Wonach hältst du überhaupt Ausschau?, wollte Umbusi wissen.

Das war eine verdammt gute Frage, wie Victorius zugeben musste. Immerhin lag das Portal, durch das schon sein Vater Pilâtre hierher gelangt war, um seinen Sohn zu retten, unter Wasser. Zwar war der Spiegel bereits merklich gesunken, weil immer wieder Wasser durch das flackernde Portal hindurchströmte, trotzdem würde der Pegel nicht so weit sinken, dass es über die Wellen ragte.

Victorius zerbiss einen Fluch zwischen den Zähnen, als er feststellte, dass der Wind sie abgetrieben hatte. Es würde ihnen nichts anderes übrig bleiben, als an die Küste zurückzufliegen und einen neuen Fixpunkt zu suchen, von dem aus er sich neu orientieren konnte.

Nicht nötig! Ich kann ihn bereits hören. Endlich. Nach so langer Zeit. Er ruft nach mir.

Wer?

Die Frage war so naheliegend, dass Victorius sie nicht mal bewusst zu formulieren brauchte. Die Antwort jedoch erschütterte ihn bis ins Mark.

Das Dunkle Herz!

Victorius war klar, wer damit gemeint war. Jene Präsenz, der diese Welt ihren Niedergang zu verdanken und die sich im Victoriasee niedergelassen hatte.

Plötzlich erfüllte ihn Euphorie, nur um gleich darauf einer tiefen Enttäuschung zu weichen. Sie ähnelte der Trauer um Sanyu und war doch irgendwie anders. Fundamentaler.

Victorius begriff, dass es nicht seine Empfindungen waren, sondern die Umbusis.

Was ist geschehen?, fragte er seinen dunklen Passagier.

Ich habe ihn verloren, antwortete das fremde Bewusstsein bereitwillig.
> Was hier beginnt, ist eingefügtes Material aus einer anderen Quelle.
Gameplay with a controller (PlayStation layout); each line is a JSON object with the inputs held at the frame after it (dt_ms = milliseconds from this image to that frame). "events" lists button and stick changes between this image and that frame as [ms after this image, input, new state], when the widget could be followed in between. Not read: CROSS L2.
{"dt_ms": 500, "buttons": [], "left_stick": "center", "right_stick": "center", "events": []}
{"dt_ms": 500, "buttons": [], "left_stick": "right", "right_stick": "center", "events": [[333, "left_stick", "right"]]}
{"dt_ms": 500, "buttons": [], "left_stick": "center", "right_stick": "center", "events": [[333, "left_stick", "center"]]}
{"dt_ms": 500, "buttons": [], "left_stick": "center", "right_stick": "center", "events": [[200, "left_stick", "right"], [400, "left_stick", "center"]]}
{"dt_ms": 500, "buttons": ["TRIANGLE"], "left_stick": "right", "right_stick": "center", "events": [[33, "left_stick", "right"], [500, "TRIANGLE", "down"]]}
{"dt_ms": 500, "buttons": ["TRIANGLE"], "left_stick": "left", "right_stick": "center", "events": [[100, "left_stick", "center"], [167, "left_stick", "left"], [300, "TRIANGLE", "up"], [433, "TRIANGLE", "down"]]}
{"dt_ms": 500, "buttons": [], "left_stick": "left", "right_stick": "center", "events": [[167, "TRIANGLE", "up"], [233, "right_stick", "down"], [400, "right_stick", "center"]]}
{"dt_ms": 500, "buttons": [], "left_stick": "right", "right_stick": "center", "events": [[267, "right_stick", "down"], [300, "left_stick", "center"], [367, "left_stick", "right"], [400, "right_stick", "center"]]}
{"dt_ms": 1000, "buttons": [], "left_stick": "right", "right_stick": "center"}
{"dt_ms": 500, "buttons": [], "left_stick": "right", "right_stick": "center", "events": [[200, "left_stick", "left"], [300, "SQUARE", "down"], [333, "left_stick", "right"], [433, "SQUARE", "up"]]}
Er ist verstummt.

Hast du dich nicht getäuscht?

Frevler! Wie kannst du es wagen? Ich...

Die Gedankenkette zerbrach und Victorius spürte erneut das Gefühl von Glückseligkeit.

Da ist es wieder!

Dieses Mal dauerte der Triumph fast eine halbe Minute, bis sich abermals dumpfe Enttäuschung breitmachte, wenn auch nicht so tiefgreifend wie beim ersten Mal.

Das Portal, dachte Umbusi. Es muss sich kurz geöffnet haben.

Na und?, entgegnete Victorius. Was nützt es uns? Es liegt unter Wasser und...

Dieses Mal war er es selbst, der den inneren Dialog unterbrach. Schräg vor ihnen näherten sich drei schwarze Punkte.